In collaboration with colleagues from Bogazici University, researchers at Oxford University’s Department of Computer Science have created a novel artificial intelligence (AI) system that allows autonomous vehicles (AVs) to achieve more reliable and safer navigation capability, especially under adverse weather conditions.
Yasin Almalioglu, a part of the research team, said that AVs’ difficulty in achieving precise positioning during challenging adverse weather is a significant reason why these have been limited to relatively small-scale trials. For example, weather such as snow or rain may lead to an AV detecting itself in the wrong lane before a turn or stopping too late at an intersection because of imperfect positioning.
To overcome this issue, Almalioglu and his colleagues developed a new, self-supervised deep learning model for ego-motion estimation, which is a crucial component of an AV’s driving system. It estimates the car’s moving position relative to objects observed from the car itself.
The model brought together highly detailed information from visual sensors (which can be distorted by adverse conditions with data from weather-immune sources, so that the benefits of each of them can be used under various weather conditions.

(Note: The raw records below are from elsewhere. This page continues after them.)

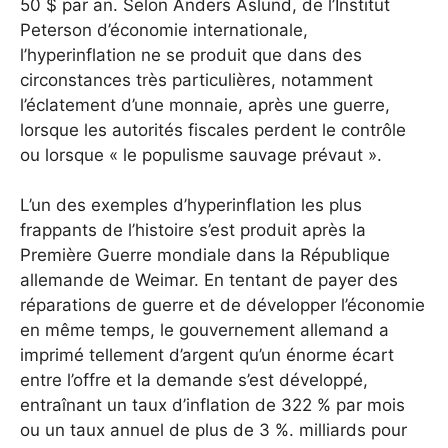
50 $ par an. Selon Anders Åslund, de l’Institut
Peterson d’économie internationale,
l’hyperinflation ne se produit que dans des
circonstances très particulières, notamment
l’éclatement d’une monnaie, après une guerre,
lorsque les autorités fiscales perdent le contrôle
ou lorsque « le populisme sauvage prévaut ».
L’un des exemples d’hyperinflation les plus
frappants de l’histoire s’est produit après la
Première Guerre mondiale dans la République
allemande de Weimar. En tentant de payer des
réparations de guerre et de développer l’économie
en même temps, le gouvernement allemand a
imprimé tellement d’argent qu’un énorme écart
entre l’offre et la demande s’est développé,
entraînant un taux d’inflation de 322 % par mois
ou un taux annuel de plus de 3 %. milliards pour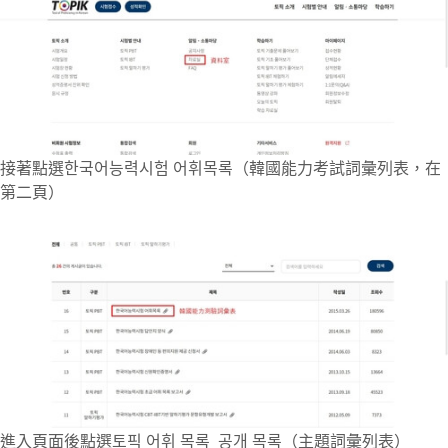
接著點選한국어능력시험 어휘목록（韓國能力考試詞彙列表，在
第二頁）
進入頁面後點選토픽 어휘 목록_공개 목록（主題詞彙列表）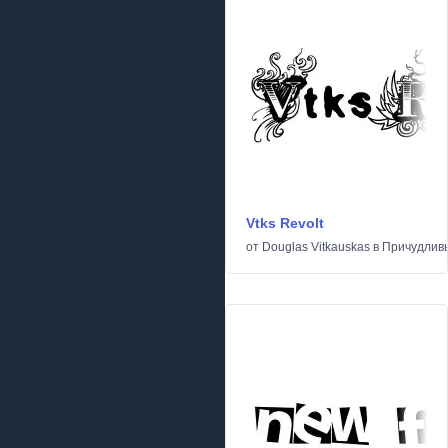
Vtks Revolt
от
Douglas Vitkauskas
в
Причудлив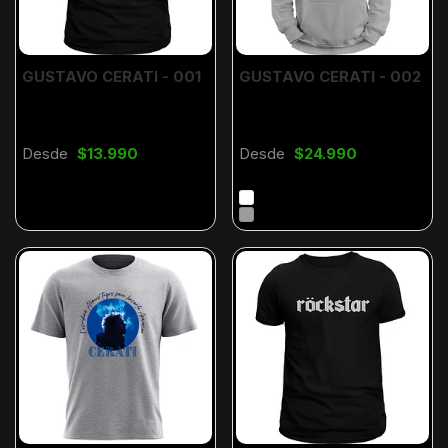
GUSTAVO CERATI - 001
GUSTAVO CERATI - 002
Desde
$13.990
Desde
$24.990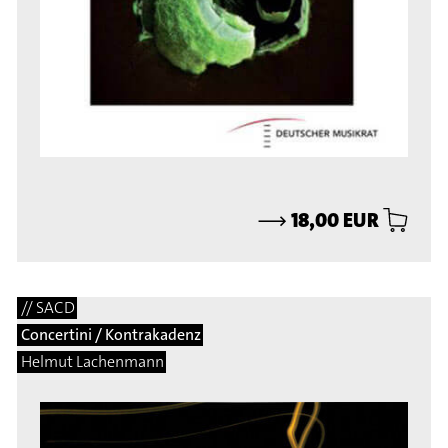
⟶
18,00 EUR
// SACD
Concertini / Kontrakadenz
Helmut Lachenmann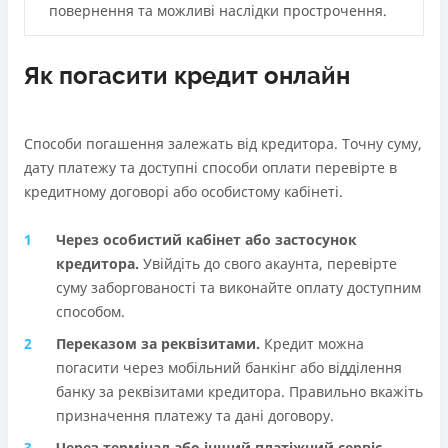
повернення та можливі наслідки прострочення.
Як погасити кредит онлайн
Способи погашення залежать від кредитора. Точну суму,
дату платежу та доступні способи оплати перевірте в
кредитному договорі або особистому кабінеті.
Через особистий кабінет або застосунок
кредиторa.
Увійдіть до свого акаунта, перевірте
суму заборгованості та виконайте оплату доступним
способом.
Переказом за реквізитами.
Кредит можна
погасити через мобільний банкінг або відділення
банку за реквізитами кредитора. Правильно вкажіть
призначення платежу та дані договору.
Через термінал або інший платіжний сервіс.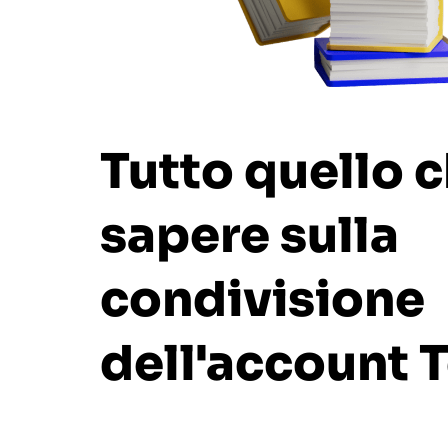
Tutto quello 
sapere sulla
condivisione
dell'account
T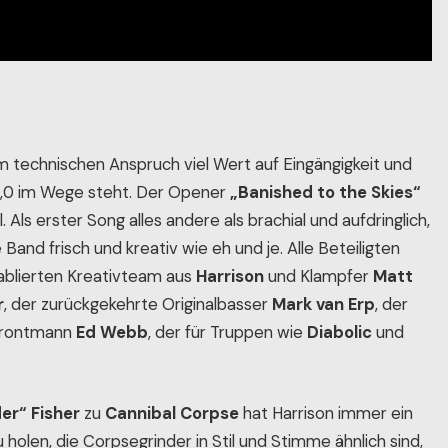
 technischen Anspruch viel Wert auf Eingängigkeit und
 0,0 im Wege steht. Der Opener
„Banished to the Skies“
. Als erster Song alles andere als brachial und aufdringlich,
Band frisch und kreativ wie eh und je. Alle Beteiligten
ablierten Kreativteam aus
Harrison
und Klampfer
Matt
r
, der zurückgekehrte Originalbasser
Mark van Erp
, der
d Frontmann
Ed Webb
, der für Truppen wie
Diabolic
und
er“ Fisher
zu
Cannibal Corpse
hat Harrison immer ein
olen, die Corpsegrinder in Stil und Stimme ähnlich sind,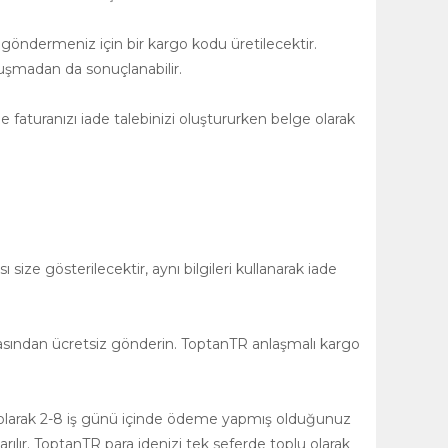
 göndermeniz için bir kargo kodu üretilecektir.
uşmadan da sonuçlanabilir.
 faturanızı iade talebinizi oluştururken belge olarak
size gösterilecektir, aynı bilgileri kullanarak iade
asından ücretsiz gönderin. ToptanTR anlaşmalı kargo
ğlı olarak 2-8 iş günü içinde ödeme yapmış olduğunuz
rılır. ToptanTR para idenizi tek seferde toplu olarak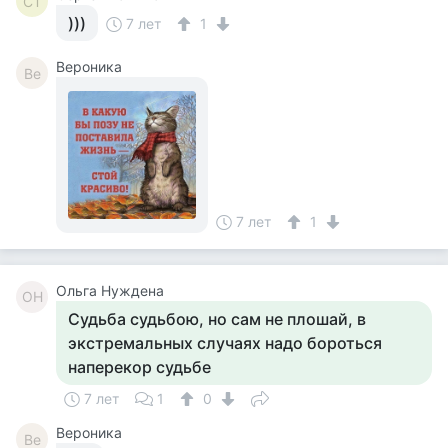
СТ
)))
7 лет
1
Вероника
Ве
7 лет
1
Ольга Нуждена
ОН
Судьба судьбою, но сам не плошай, в
экстремальных случаях надо бороться
наперекор судьбе
7 лет
1
0
Вероника
Ве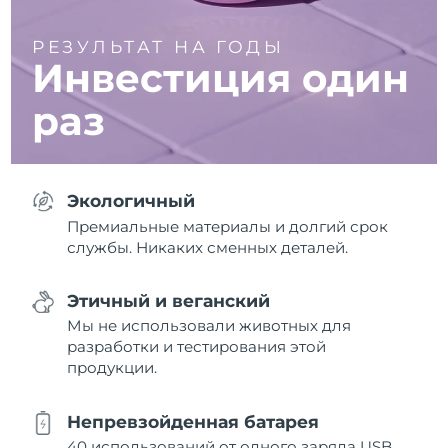
РЕЗУЛЬТАТ НА ГОДЫ
Инвестиция один
раз
Экологичный
Премиальные материалы и долгий срок
службы. Никаких сменных деталей.
Этичный и веганский
Мы не использовали животных для
разработки и тестирования этой
продукции.
Непревзойденная батарея
40 использований от одного заряда USB.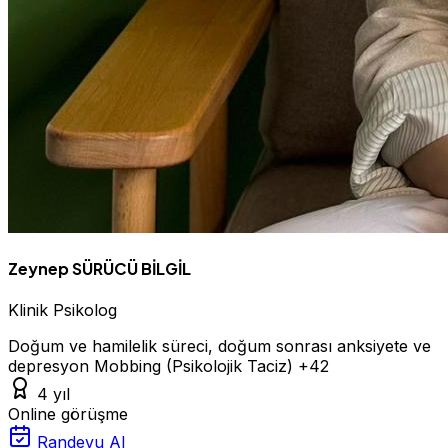
Zeynep SÜRÜCÜ BİLGİL
Klinik Psikolog
Doğum ve hamilelik süreci, doğum sonrası anksiyete ve
depresyon
Mobbing (Psikolojik Taciz)
+42
4 yıl
Online görüşme
Randevu Al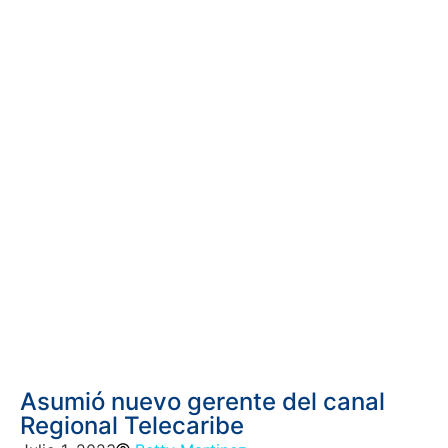
Asumió nuevo gerente del canal
Regional Telecaribe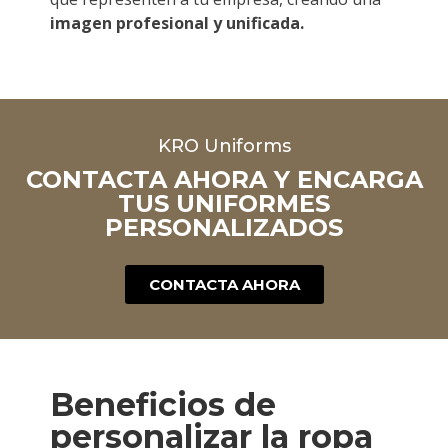
imagen profesional y unificada.
KRO Uniforms
CONTACTA AHORA Y ENCARGA
TUS UNIFORMES
PERSONALIZADOS
CONTACTA AHORA
Beneficios de
personalizar la ropa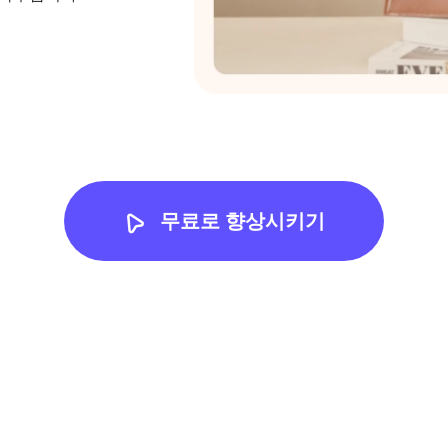
무료로 향상시키기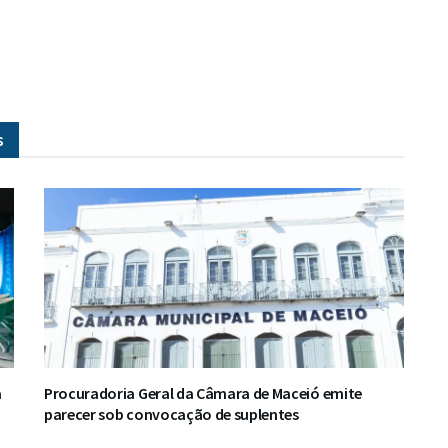
s
a
Procuradoria Geral da Câmara de Maceió emite
parecer sob convocação de suplentes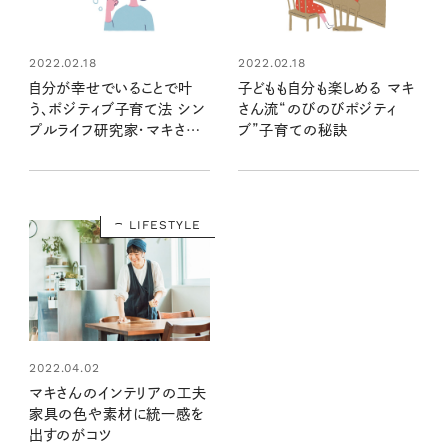
2022.02.18
2022.02.18
自分が幸せでいることで叶
子どもも自分も楽しめる マキ
う、ポジティブ子育て法 シン
さん流“のびのびポジティ
プルライフ研究家・マキさん
ブ”子育ての秘訣
に聞く！
LIFESTYLE
2022.04.02
マキさんのインテリアの工夫
家具の色や素材に統一感を
出すのがコツ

The model was trained with the help of several publicly available AV datasets, which included data from multiple sensors such as radar, cameras, and lidar under diverse settings, including variable darkness/light and precipitation. These were used to generate algorithms to rebuild scene geometry and evaluate the car’s position from novel data.
The researchers proved that the model showed robust all-weather performance under various test situations, including conditions fog, rain or snow during both day and night. The team anticipates that this work will bring AVs one step closer to safe and smooth all-weather autonomous driving and, ultimately, a broader use within societies.